= Exercise goal =
Recast these lines as a Markdown table with two columns, "Row" for the row number and "Line" for the line itself, leaving out any blank lines.

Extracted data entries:
Begin

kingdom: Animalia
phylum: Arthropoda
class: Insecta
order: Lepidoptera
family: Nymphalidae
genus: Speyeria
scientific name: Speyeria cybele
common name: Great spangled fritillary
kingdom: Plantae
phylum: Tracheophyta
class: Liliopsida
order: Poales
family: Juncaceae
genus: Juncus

End

= Solution for this exercise =
| Row | Line |
|---|---|
| 1 | kingdom: Animalia |
| 2 | phylum: Arthropoda |
| 3 | class: Insecta |
| 4 | order: Lepidoptera |
| 5 | family: Nymphalidae |
| 6 | genus: Speyeria |
| 7 | scientific name: Speyeria cybele |
| 8 | common name: Great spangled fritillary |
| 9 | kingdom: Plantae |
| 10 | phylum: Tracheophyta |
| 11 | class: Liliopsida |
| 12 | order: Poales |
| 13 | family: Juncaceae |
| 14 | genus: Juncus |